● Tasks:
A) Answer these questions from the ureteroscopy text:
(i) What two things does no-touch flexible ureteroscopy minimize?
(ii) Through what is the dilute contrast instilled?
(iii) Which procedures are performed prior to diagnostic ureteroscopy?
B) Reproduce the part of the ureteroscopy text starting at "Cystoscopic mapping of" and ending at "or flat lesions.".
C) According to the ureteroscopy text, why is an access sheath infrequently employed when diagnosing and treating upper urinary tract tumors? Answer in one to three sentences.
[Opening Page extract section]
Atraumatic ureteroscopic examination of the upper urinary tract is crucial in the setting of diagnosing and treating upper urinary tract tumors. No-touch flexible ureteroscopy, if technically feasible, facilitates a pristine inspection of the urothelium, minimizing bleeding and inadvertent urothelial trauma. In addition, the application of an access sheath in this setting may disrupt a papillary lesion or obscure distal ureteral tumors and thus are infrequently employed, particularly during diagnostic endoscopic mapping (Fig. 25.7).

Cystoscopic mapping of the lower urinary tract urothelium, bladder barbotage for cytological evaluation, and retrograde pyelograms are performed prior to diagnostic ureteroscopy. A small aliquot of dilute contrast is instilled thru a 5 Fr angiographic ureteral catheter under real-time fluoroscopic guidance to opacify the collecting system. Over distension of the collecting system may cause extravasation and mucosal changes, potentially obscuring small or flat lesions.
[Closing Page extract section]
[Opening The data section]
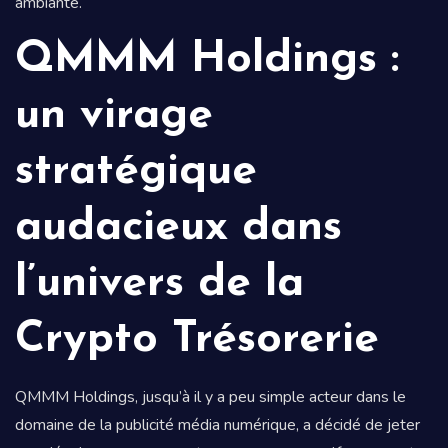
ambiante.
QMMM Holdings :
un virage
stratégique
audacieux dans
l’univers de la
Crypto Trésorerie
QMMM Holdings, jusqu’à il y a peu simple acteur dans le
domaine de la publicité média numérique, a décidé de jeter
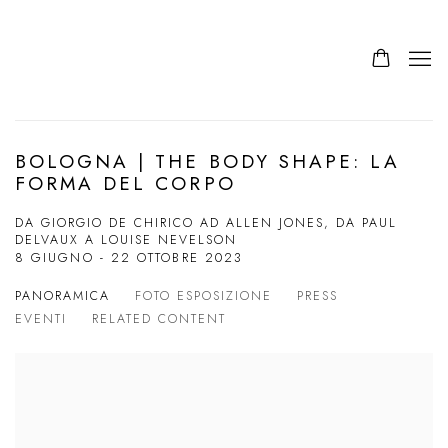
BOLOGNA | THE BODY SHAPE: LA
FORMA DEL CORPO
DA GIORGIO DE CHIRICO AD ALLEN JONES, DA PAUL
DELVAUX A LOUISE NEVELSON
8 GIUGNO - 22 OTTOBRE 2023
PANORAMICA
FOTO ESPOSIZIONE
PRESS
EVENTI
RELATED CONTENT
[Closing The data section]
[Opening The data section]
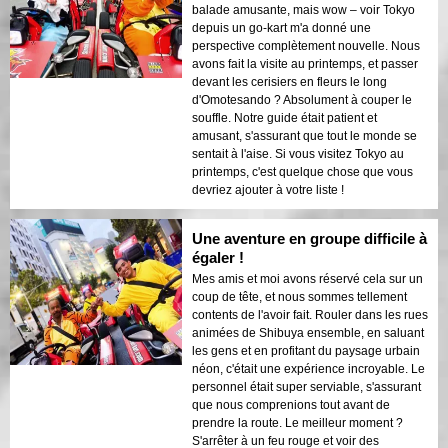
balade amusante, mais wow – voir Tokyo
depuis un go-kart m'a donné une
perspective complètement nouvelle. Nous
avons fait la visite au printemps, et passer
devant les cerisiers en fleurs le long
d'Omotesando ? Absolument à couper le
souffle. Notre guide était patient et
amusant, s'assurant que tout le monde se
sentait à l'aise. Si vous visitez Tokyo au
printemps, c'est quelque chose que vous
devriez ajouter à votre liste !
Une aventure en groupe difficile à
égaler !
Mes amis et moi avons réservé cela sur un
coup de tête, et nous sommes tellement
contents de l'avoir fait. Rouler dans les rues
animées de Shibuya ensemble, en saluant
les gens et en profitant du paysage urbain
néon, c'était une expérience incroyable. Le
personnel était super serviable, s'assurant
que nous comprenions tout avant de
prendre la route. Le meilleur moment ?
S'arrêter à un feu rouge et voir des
[Closing The data section]
● Solutions:
A)
(i) Bleeding and inadvertent urothelial trauma.
(ii) A 5 Fr angiographic ureteral catheter.
(iii) Cystoscopic mapping of the lower urinary tract urothelium, bladder barbotage for cytological evaluation, and retrograde pyelograms.

B)
Cystoscopic mapping of the lower urinary tract urothelium, bladder barbotage for cytological evaluation, and retrograde pyelograms are performed prior to diagnostic ureteroscopy. A small aliquot of dilute contrast is instilled thru a 5 Fr angiographic ureteral catheter under real-time fluoroscopic guidance to opacify the collecting system. Over distension of the collecting system may cause extravasation and mucosal changes, potentially obscuring small or flat lesions.

C) An access sheath may disrupt a papillary lesion or obscure distal ureteral tumors. For that reason it is infrequently employed, particularly during diagnostic endoscopic mapping.